The second principal challenge to the introduction of array CGH into the practice of prenatal genetic diagnosis is based on two concerns: the consequences of the informational content generated by the microarrays and that microarrays represent a new dimension in eugenics.20,21 The former challenge is based on the premise that the “more detailed the search for genetic variants the less likely it is to produce information that translates into useful knowledge about the health of a fetus;” rather, its application in prenatal diagnosis will likely produce a “flood of information that is overwhelming, anxiety-producing, inconclusive and misleading,”21 all of which emphasizes the need to assess critically the role of genetic counseling and the potential positive and negative psychological impact on parents undergoing fetal array CGH analyses.
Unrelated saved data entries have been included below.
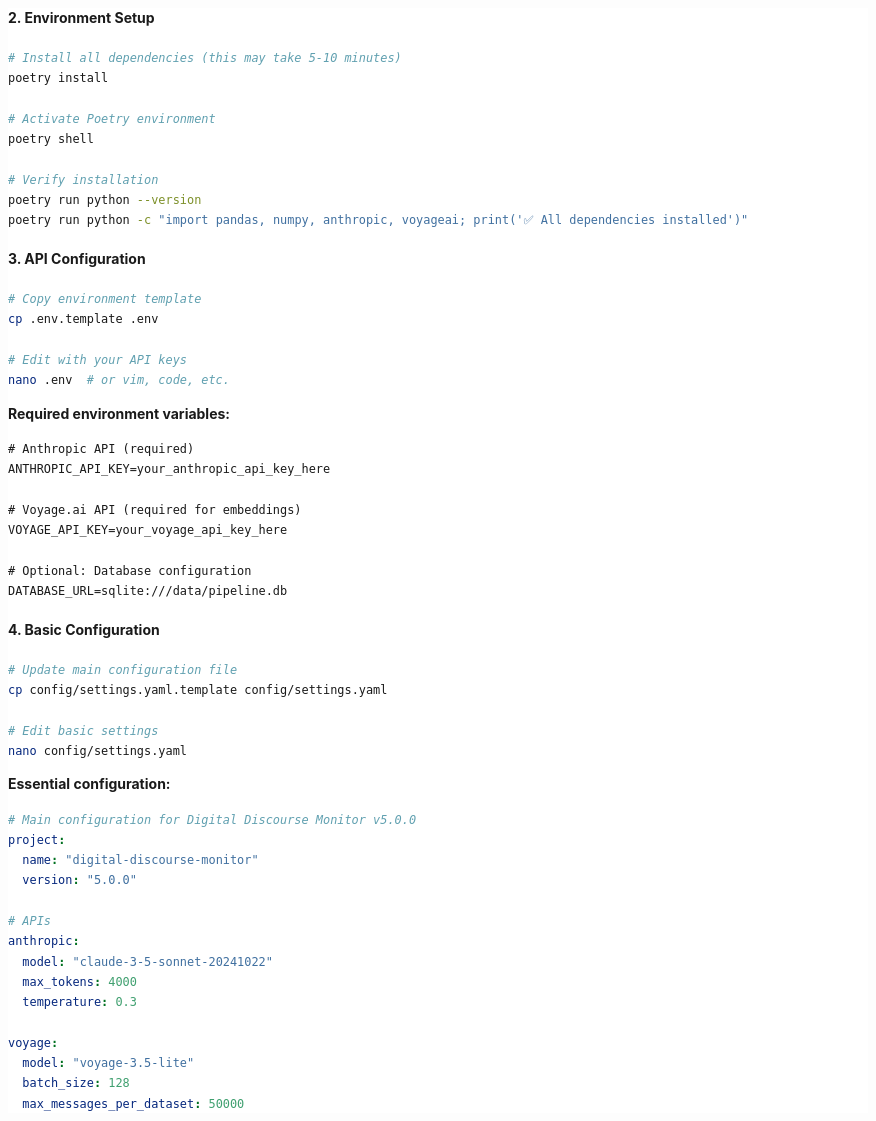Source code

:#### **2. Environment Setup**
```bash
# Install all dependencies (this may take 5-10 minutes)
poetry install

# Activate Poetry environment
poetry shell

# Verify installation
poetry run python --version
poetry run python -c "import pandas, numpy, anthropic, voyageai; print('✅ All dependencies installed')"
```

#### **3. API Configuration**
```bash
# Copy environment template
cp .env.template .env

# Edit with your API keys
nano .env  # or vim, code, etc.
```

**Required environment variables:**
```env
# Anthropic API (required)
ANTHROPIC_API_KEY=your_anthropic_api_key_here

# Voyage.ai API (required for embeddings)
VOYAGE_API_KEY=your_voyage_api_key_here

# Optional: Database configuration
DATABASE_URL=sqlite:///data/pipeline.db
```

#### **4. Basic Configuration**
```bash
# Update main configuration file
cp config/settings.yaml.template config/settings.yaml

# Edit basic settings
nano config/settings.yaml
```

**Essential configuration:**
```yaml
# Main configuration for Digital Discourse Monitor v5.0.0
project:
  name: "digital-discourse-monitor"
  version: "5.0.0"
  
# APIs
anthropic:
  model: "claude-3-5-sonnet-20241022"
  max_tokens: 4000
  temperature: 0.3

voyage:
  model: "voyage-3.5-lite"
  batch_size: 128
  max_messages_per_dataset: 50000
```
The consequences of an “incidentalome,” an incidental genomic finding, are that cytogeneticists will be inundated by the complexity of pursuing unexpected genomic changes; prospective parents will be subjected to unnecessary and expensive tests; and the incremental costs will provide minimal benefit to cytogeneticists or prospective parents.22 These possible developments can be minimized by the following approaches: (1) the clinical consequences for each genetic variant identified by array CGH are documented, including benign and pathologic polymorphisms; (2) widely available information systems or datasets are created to estimate and explain the significance and risks of positive genomic results; and (3) the mode of delivery of array CGH results to referring obstetricians and prospective parents is carefully considered and conducted.10 For these reasons, the more focused targeted array approach to prenatal genetic diagnosis seems more rational and attractive than the genome-wide approach, particularly when array CGH is first introduced into the clinical practice of prenatal genetic diagnosis.

With respect to the concern that microarrays represent a new dimension in eugenics, the arguments concerning the ethical implications of introducing array CGH into the practice of prenatal diagnosis seem to be similar to those previously articulated in the case of screening programs in the first trimester and second trimester or conventional prenatal genetic diagnostic programs.23 The application of microarrays to prenatal diagnosis is likely to be another example in which science and technology continue to outpace ethical and legal considerations. It is reasonably arguable whether the new technology of array CGH in fact requires new approaches in ethical and legal considerations or rather represents a logical extension of current genetic counseling that addresses the needs of prospective patients without causing undue and inappropriate anxiety.